- What is required: Can you repeat the data below word for word, leaving out the pictures?

- Data rows:
--- START ---

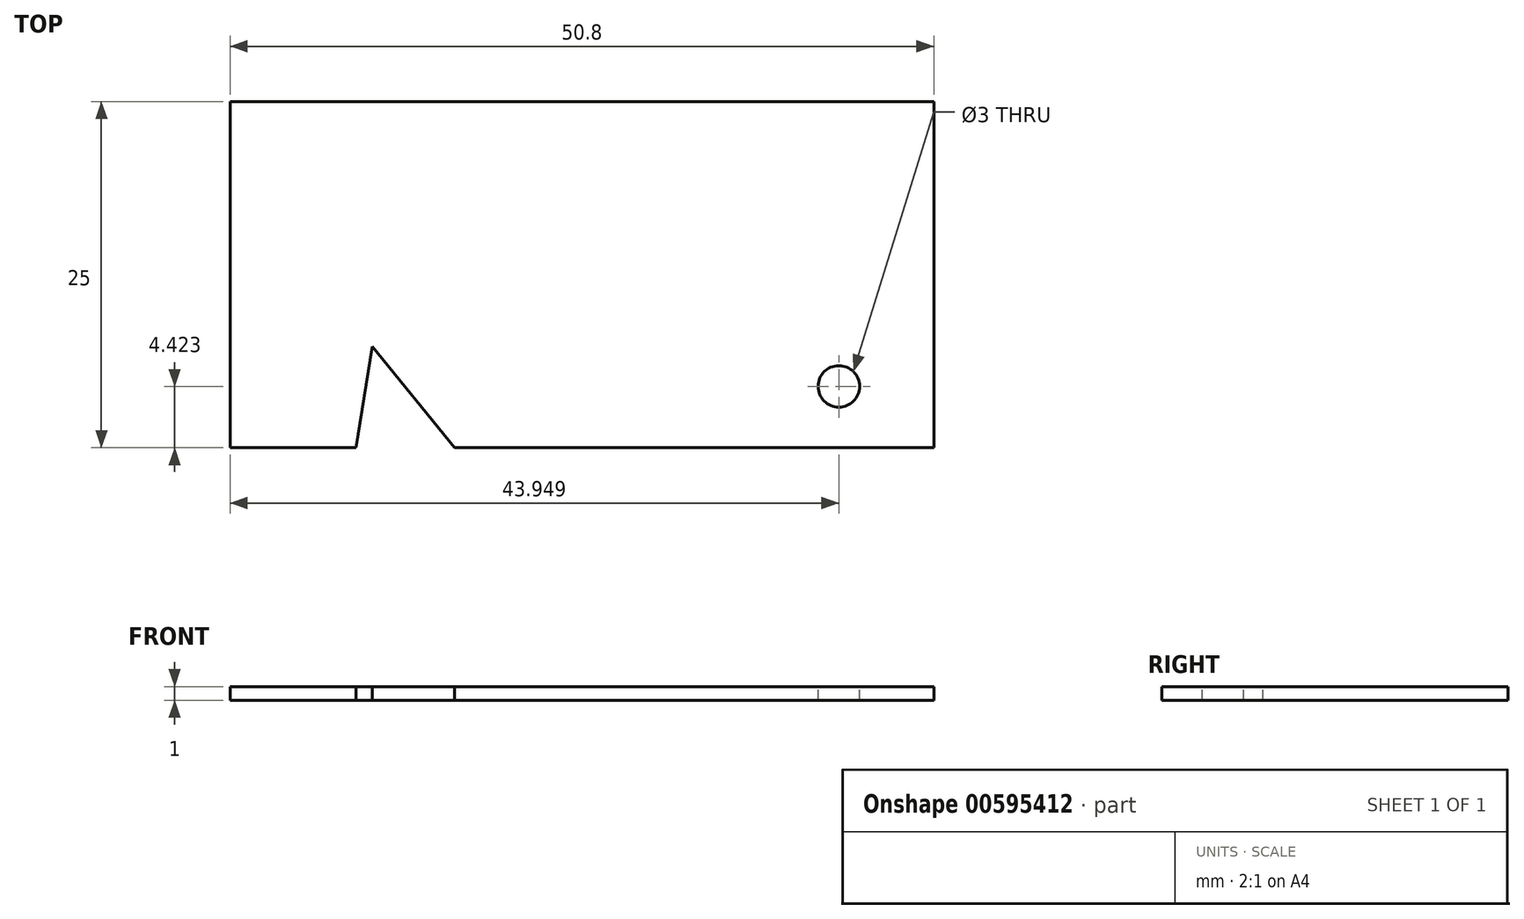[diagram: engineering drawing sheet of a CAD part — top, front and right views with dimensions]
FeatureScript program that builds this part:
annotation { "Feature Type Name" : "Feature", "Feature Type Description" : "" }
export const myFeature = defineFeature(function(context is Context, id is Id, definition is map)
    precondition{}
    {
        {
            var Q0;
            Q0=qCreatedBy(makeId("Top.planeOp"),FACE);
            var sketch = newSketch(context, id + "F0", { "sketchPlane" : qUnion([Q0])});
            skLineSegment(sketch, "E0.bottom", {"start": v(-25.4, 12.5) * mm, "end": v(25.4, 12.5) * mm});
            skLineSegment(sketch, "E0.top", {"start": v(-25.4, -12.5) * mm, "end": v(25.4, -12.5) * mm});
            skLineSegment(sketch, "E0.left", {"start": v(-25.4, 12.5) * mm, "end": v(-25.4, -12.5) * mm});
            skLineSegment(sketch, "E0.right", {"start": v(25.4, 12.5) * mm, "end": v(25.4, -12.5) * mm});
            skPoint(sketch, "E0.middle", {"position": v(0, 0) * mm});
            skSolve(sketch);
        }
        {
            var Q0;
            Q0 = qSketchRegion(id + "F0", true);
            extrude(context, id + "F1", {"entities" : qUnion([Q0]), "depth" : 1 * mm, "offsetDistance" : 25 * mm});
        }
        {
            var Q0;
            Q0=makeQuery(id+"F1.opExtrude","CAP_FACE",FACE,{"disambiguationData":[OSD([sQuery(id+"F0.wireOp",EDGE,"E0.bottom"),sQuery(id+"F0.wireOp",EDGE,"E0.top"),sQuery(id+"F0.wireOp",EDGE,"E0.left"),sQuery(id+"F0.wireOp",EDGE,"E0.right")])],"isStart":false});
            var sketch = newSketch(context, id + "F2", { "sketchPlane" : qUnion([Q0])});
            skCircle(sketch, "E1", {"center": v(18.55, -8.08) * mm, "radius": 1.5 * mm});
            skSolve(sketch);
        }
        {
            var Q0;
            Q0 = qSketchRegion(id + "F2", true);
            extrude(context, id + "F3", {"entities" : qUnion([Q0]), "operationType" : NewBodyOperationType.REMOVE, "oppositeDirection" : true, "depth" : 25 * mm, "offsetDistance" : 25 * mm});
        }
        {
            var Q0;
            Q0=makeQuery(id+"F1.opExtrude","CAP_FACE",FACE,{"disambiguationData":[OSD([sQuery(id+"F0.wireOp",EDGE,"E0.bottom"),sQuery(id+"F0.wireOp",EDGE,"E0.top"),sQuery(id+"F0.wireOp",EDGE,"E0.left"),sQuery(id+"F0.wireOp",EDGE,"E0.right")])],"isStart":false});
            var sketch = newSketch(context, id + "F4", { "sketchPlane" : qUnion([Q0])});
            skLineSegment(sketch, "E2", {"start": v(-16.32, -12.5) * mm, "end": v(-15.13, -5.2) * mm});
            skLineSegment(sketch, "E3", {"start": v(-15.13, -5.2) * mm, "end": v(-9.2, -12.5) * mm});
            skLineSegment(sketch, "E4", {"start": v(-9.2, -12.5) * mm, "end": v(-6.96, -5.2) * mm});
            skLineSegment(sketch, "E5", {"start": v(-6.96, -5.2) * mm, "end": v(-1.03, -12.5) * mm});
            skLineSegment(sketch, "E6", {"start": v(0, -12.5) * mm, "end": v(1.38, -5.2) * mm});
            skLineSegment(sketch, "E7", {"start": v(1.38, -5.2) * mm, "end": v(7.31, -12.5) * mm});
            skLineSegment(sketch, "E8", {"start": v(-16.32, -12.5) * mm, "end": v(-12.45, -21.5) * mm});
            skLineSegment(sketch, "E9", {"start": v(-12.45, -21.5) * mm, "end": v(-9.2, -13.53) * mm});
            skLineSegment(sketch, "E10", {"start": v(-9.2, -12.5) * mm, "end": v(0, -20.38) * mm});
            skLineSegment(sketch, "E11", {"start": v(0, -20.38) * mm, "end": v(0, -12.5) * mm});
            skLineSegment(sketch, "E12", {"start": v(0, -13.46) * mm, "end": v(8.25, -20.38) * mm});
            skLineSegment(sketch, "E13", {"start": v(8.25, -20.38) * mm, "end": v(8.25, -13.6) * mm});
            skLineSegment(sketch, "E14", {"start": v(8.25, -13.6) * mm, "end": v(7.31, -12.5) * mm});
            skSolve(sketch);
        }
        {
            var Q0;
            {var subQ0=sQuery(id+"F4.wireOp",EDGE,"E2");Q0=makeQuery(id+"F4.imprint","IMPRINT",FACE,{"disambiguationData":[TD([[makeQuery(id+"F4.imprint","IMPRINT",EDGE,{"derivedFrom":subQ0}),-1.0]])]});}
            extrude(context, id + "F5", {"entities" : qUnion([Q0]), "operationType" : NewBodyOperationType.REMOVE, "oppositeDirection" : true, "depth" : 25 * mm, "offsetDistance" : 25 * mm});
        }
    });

--- END ---

- Exercise answer:
[diagram: engineering drawing sheet of a CAD part — top, front and right views with dimensions]
FeatureScript program that builds this part:
annotation { "Feature Type Name" : "Feature", "Feature Type Description" : "" }
export const myFeature = defineFeature(function(context is Context, id is Id, definition is map)
    precondition{}
    {
        {
            var Q0;
            Q0=qCreatedBy(makeId("Top.planeOp"),FACE);
            var sketch = newSketch(context, id + "F0", { "sketchPlane" : qUnion([Q0])});
            skLineSegment(sketch, "E0.bottom", {"start": v(-25.4, 12.5) * mm, "end": v(25.4, 12.5) * mm});
            skLineSegment(sketch, "E0.top", {"start": v(-25.4, -12.5) * mm, "end": v(25.4, -12.5) * mm});
            skLineSegment(sketch, "E0.left", {"start": v(-25.4, 12.5) * mm, "end": v(-25.4, -12.5) * mm});
            skLineSegment(sketch, "E0.right", {"start": v(25.4, 12.5) * mm, "end": v(25.4, -12.5) * mm});
            skPoint(sketch, "E0.middle", {"position": v(0, 0) * mm});
            skSolve(sketch);
        }
        {
            var Q0;
            Q0 = qSketchRegion(id + "F0", true);
            extrude(context, id + "F1", {"entities" : qUnion([Q0]), "depth" : 1 * mm, "offsetDistance" : 25 * mm});
        }
        {
            var Q0;
            Q0=makeQuery(id+"F1.opExtrude","CAP_FACE",FACE,{"disambiguationData":[OSD([sQuery(id+"F0.wireOp",EDGE,"E0.bottom"),sQuery(id+"F0.wireOp",EDGE,"E0.top"),sQuery(id+"F0.wireOp",EDGE,"E0.left"),sQuery(id+"F0.wireOp",EDGE,"E0.right")])],"isStart":false});
            var sketch = newSketch(context, id + "F2", { "sketchPlane" : qUnion([Q0])});
            skCircle(sketch, "E1", {"center": v(18.55, -8.08) * mm, "radius": 1.5 * mm});
            skSolve(sketch);
        }
        {
            var Q0;
            Q0 = qSketchRegion(id + "F2", true);
            extrude(context, id + "F3", {"entities" : qUnion([Q0]), "operationType" : NewBodyOperationType.REMOVE, "oppositeDirection" : true, "depth" : 25 * mm, "offsetDistance" : 25 * mm});
        }
        {
            var Q0;
            Q0=makeQuery(id+"F1.opExtrude","CAP_FACE",FACE,{"disambiguationData":[OSD([sQuery(id+"F0.wireOp",EDGE,"E0.bottom"),sQuery(id+"F0.wireOp",EDGE,"E0.top"),sQuery(id+"F0.wireOp",EDGE,"E0.left"),sQuery(id+"F0.wireOp",EDGE,"E0.right")])],"isStart":false});
            var sketch = newSketch(context, id + "F4", { "sketchPlane" : qUnion([Q0])});
            skLineSegment(sketch, "E2", {"start": v(-16.32, -12.5) * mm, "end": v(-15.13, -5.2) * mm});
            skLineSegment(sketch, "E3", {"start": v(-15.13, -5.2) * mm, "end": v(-9.2, -12.5) * mm});
            skLineSegment(sketch, "E4", {"start": v(-9.2, -12.5) * mm, "end": v(-6.96, -5.2) * mm});
            skLineSegment(sketch, "E5", {"start": v(-6.96, -5.2) * mm, "end": v(-1.03, -12.5) * mm});
            skLineSegment(sketch, "E6", {"start": v(0, -12.5) * mm, "end": v(1.38, -5.2) * mm});
            skLineSegment(sketch, "E7", {"start": v(1.38, -5.2) * mm, "end": v(7.31, -12.5) * mm});
            skLineSegment(sketch, "E8", {"start": v(-16.32, -12.5) * mm, "end": v(-12.45, -21.5) * mm});
            skLineSegment(sketch, "E9", {"start": v(-12.45, -21.5) * mm, "end": v(-9.2, -13.53) * mm});
            skLineSegment(sketch, "E10", {"start": v(-9.2, -12.5) * mm, "end": v(0, -20.38) * mm});
            skLineSegment(sketch, "E11", {"start": v(0, -20.38) * mm, "end": v(0, -12.5) * mm});
            skLineSegment(sketch, "E12", {"start": v(0, -13.46) * mm, "end": v(8.25, -20.38) * mm});
            skLineSegment(sketch, "E13", {"start": v(8.25, -20.38) * mm, "end": v(8.25, -13.6) * mm});
            skLineSegment(sketch, "E14", {"start": v(8.25, -13.6) * mm, "end": v(7.31, -12.5) * mm});
            skSolve(sketch);
        }
        {
            var Q0;
            {var subQ0=sQuery(id+"F4.wireOp",EDGE,"E2");Q0=makeQuery(id+"F4.imprint","IMPRINT",FACE,{"disambiguationData":[TD([[makeQuery(id+"F4.imprint","IMPRINT",EDGE,{"derivedFrom":subQ0}),-1.0]])]});}
            extrude(context, id + "F5", {"entities" : qUnion([Q0]), "operationType" : NewBodyOperationType.REMOVE, "oppositeDirection" : true, "depth" : 25 * mm, "offsetDistance" : 25 * mm});
        }
    });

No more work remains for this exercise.